Meine Eltern hatten einen Gasthof im oberösterreichischen Dorf Sattledt, einen großen Fernseher, der im Speisesaal stand, und eine ordentliche Dachantenne. Ein durchschnittlicher Fernsehsamstag begann im Winter mit einem Abfahrtslauf oder, noch besser, mit einem Weltcupriesentorlauf. Ganz oben stand in solchen Fällen stets mein heimlicher Held, Ingemar Stenmark. Der elegante Stil des Schweden und seine verschlafenen ersten Läufe beeindruckten mich genauso wie seine entfesselten Aufholjagden im zweiten Durchgang. Am schönsten aber war sein blaugelber Skianzug.

Nachmittags gab ich mich der TV-Geschichte von „Karlsson vom Dach“ hin. Meine Kindheit war dennoch nur im Winter eine glückliche. Während der Fußballsaison tauchten immer irgendwelche Wirtshausgäste auf, just sobald Karlsson seinen Propeller anwarf. Wenn die Gäste Sportschau sehen wollten, mussten wir Kinder zurückstecken, also auf ARD umschalten.

Meine Ohnmachtsgefühle schlugen in Wut um, wenn die Unterdrückung durch die Erwachsenen schon zur Tagesschau begann, während Karlsson im ORF noch seine Kunststücke aufführte. Die Sportschau konnte mich einigermaßen beruhigen, denn da gab es meine Namensvettern Fischer und Allofs zu bestaunen, statt Willy Brandt.

Spätestens nach dem dritten Spielbericht wurde ich aber nervös, denn im ORF musste jeden Moment die Sendung zur heimischen Fußballliga beginnen. Nie konnte ich verstehen, dass Leute wie der Pernegger Fredl, seines Zeichens Stürmerstar unseres Dorfvereins, lieber den in langweiligem Weiß antretenden HSV gegen die roten Bayern sehen wollte als die Austria in schickem Violett gegen die Admira, die gar in Orange antrat.

Ich hasste unser Wirtshaus mit seiner leistungsstarken Fernsehantenne und wollte einfach nur ein normales Kind sein – mit zwei österreichischen Fernsehsendern und sonst gar nichts. Eine einzige deutsche Mannschaft war in der Lage mich zu trösten: Braunschweig, das war Fußball! Wenn die spielten, war alles nur noch blau und gelb. Da konnten höchstens noch die seltenen Auftritte der sympathischen Torhüterlegende Ronnie Hellström und seiner Kollegen im hübschen Dress der schwedischen Nationalmannschaft mithalten.
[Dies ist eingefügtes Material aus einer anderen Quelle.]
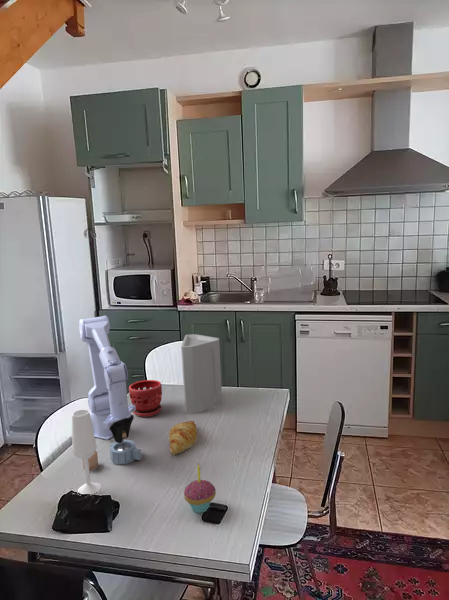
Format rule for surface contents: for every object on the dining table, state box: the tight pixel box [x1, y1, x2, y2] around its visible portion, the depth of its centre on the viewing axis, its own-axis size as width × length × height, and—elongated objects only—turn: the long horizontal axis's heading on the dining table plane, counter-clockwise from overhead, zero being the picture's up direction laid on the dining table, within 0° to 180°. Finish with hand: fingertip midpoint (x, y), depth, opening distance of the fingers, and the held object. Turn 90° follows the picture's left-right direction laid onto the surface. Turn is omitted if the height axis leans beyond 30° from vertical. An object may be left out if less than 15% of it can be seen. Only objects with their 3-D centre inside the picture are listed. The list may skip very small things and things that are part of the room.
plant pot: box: [128, 379, 163, 418], centre depth 180 cm, size 13×13×12 cm
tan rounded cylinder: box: [82, 450, 99, 471], centre depth 141 cm, size 5×5×4 cm
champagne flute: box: [71, 408, 102, 494], centre depth 127 cm, size 7×7×24 cm
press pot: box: [109, 439, 142, 466], centre depth 145 cm, size 11×8×4 cm
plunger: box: [116, 431, 130, 451], centre depth 145 cm, size 5×5×6 cm
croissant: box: [168, 420, 198, 456], centre depth 154 cm, size 21×10×8 cm, turn 167°
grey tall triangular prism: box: [180, 333, 223, 415], centre depth 184 cm, size 19×15×28 cm
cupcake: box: [183, 462, 217, 514], centre depth 118 cm, size 9×8×12 cm
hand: (122, 439), depth 145 cm, fingers closed on plunger, 3 cm apart
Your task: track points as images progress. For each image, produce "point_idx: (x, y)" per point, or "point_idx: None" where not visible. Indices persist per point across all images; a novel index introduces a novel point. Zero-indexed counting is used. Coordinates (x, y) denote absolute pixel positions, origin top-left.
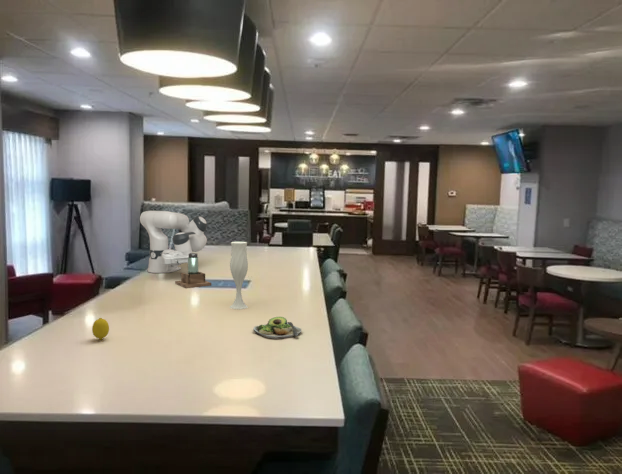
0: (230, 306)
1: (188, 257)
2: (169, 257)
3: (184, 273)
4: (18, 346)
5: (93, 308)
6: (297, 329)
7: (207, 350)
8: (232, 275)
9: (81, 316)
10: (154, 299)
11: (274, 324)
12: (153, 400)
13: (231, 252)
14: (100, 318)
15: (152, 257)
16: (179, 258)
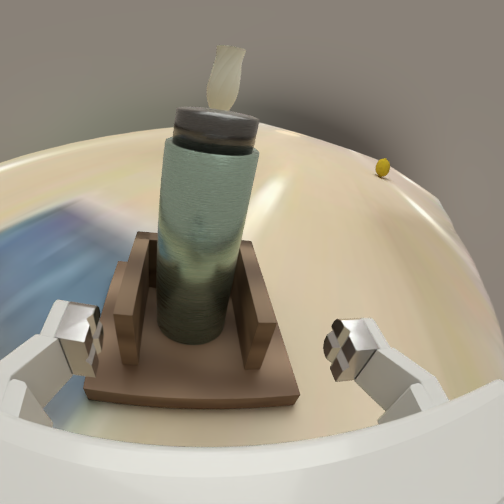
0: None
1: (254, 152)
2: (498, 459)
3: (259, 288)
4: (432, 196)
5: (446, 238)
6: None
7: (294, 143)
8: (232, 104)
9: (437, 221)
10: (364, 231)
11: None
12: (327, 143)
13: (240, 66)
14: (385, 158)
15: None
16: (309, 441)
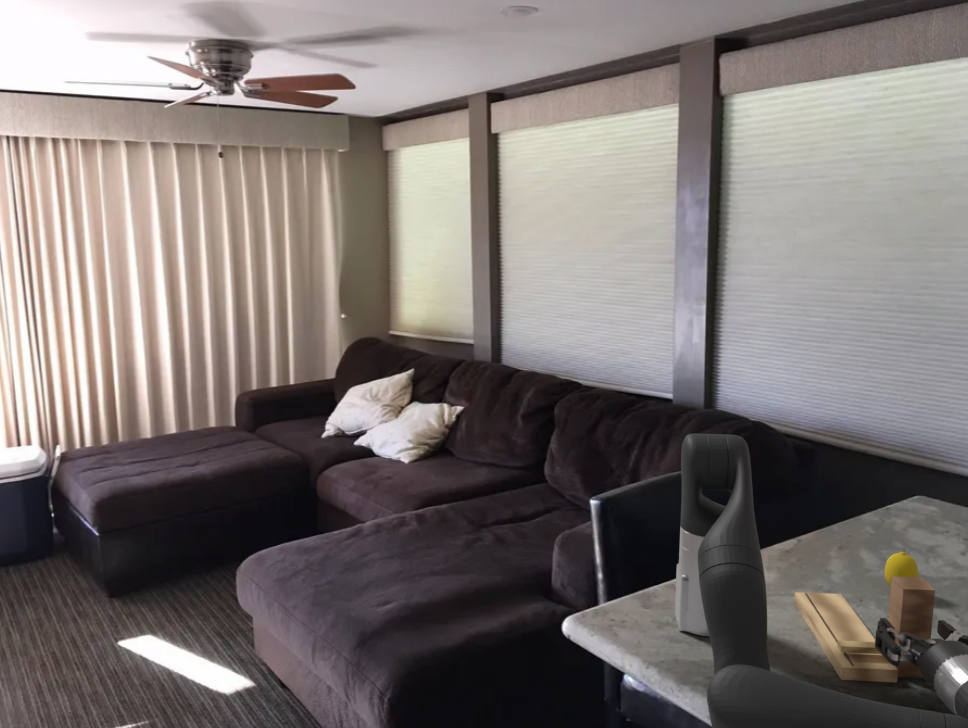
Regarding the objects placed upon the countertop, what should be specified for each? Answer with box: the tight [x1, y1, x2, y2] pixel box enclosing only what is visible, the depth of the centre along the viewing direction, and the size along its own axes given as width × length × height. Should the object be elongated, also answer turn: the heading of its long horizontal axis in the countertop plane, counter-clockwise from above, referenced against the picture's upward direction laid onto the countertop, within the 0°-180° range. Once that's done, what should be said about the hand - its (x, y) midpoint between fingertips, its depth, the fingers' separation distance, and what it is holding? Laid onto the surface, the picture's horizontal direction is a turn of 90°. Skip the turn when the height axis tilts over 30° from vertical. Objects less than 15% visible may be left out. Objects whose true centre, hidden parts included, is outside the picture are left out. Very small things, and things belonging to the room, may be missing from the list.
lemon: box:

Ein Vierteljahrhundert später sehe ich die Fußballwelt mit anderen Augen. Ich hasse das schwedische Nationalteam mit seinem ungemütlichen Fußball, und ich kann die Erste und Zweite deutsche Liga im Fernsehen sehen, ohne auf die österreichische Kickerei verzichten zu müssen. Das Einzige, was mir abgeht, sind die blaugelben Trikots aus Braunschweig. Wenigstens drei, vier Mal im Jahr möchte ich daheim in Wien DSF einschalten. Dann kann ich wieder Kind sein.